**TEXT SECTION**
It doesn't matter one iota that the NON-treaty gillnets become more selective. The number of fish harvested on the NON-treaty side CANNOT increase in any substantive measure because of catch-balancing.
The biggest constraint on recreational opportunity is NON-selective tribal fishing.
Most everyone doing the mathematical mental masturbation on this issue does so within the context of fishing for scraps.... a 2% sized pie. Think outside the box for just a moment folks. What if that NON-treaty pie were able to be enlarged by 2- or even 3-fold?
And no, I didn't just fill my self-prescribed supply of medical marijuana, folks.
Think about it? Why do the tribes get 87% of the ESA impact? To subsidize their NON-selective fishing strategy and still achieve catch balancing.
If they fished with even a modicum of selectivity, catch balancing could be achieved with fewer dead ESA springers than the ridiculous 15% impact allows. Probably enough to double or triple the impact allocation on the NON-treaty side, and actually put MORE wild ESA springers on the gravel.

**DATASET CONTENT**
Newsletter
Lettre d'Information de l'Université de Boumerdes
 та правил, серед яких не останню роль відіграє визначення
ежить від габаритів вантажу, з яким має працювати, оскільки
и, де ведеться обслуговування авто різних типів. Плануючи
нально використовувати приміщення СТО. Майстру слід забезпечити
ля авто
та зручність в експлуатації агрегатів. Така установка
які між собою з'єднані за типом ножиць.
==
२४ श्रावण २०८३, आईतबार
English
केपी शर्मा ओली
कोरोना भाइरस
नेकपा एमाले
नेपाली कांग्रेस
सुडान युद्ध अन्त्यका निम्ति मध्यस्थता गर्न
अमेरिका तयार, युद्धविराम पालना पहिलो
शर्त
* * *
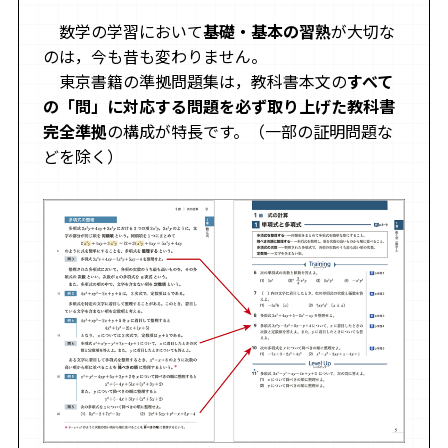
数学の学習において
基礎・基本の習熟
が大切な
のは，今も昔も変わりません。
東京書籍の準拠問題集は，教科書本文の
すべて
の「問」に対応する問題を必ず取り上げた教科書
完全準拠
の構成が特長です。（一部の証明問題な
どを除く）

**TASKS TO CARRY OUT**
1. According to the fishing post, why does it not matter if the non-treaty gillnets become more selective? Answer in one to three sentences.
2. In the fishing post, what percentage of the ESA impact do the tribes get?

**TASK RESPONSES**
1. Because of catch-balancing, the number of fish harvested on the non-treaty side cannot increase in any substantive measure. So making the non-treaty gillnets more selective does not change how many fish that side can take.

2. 87%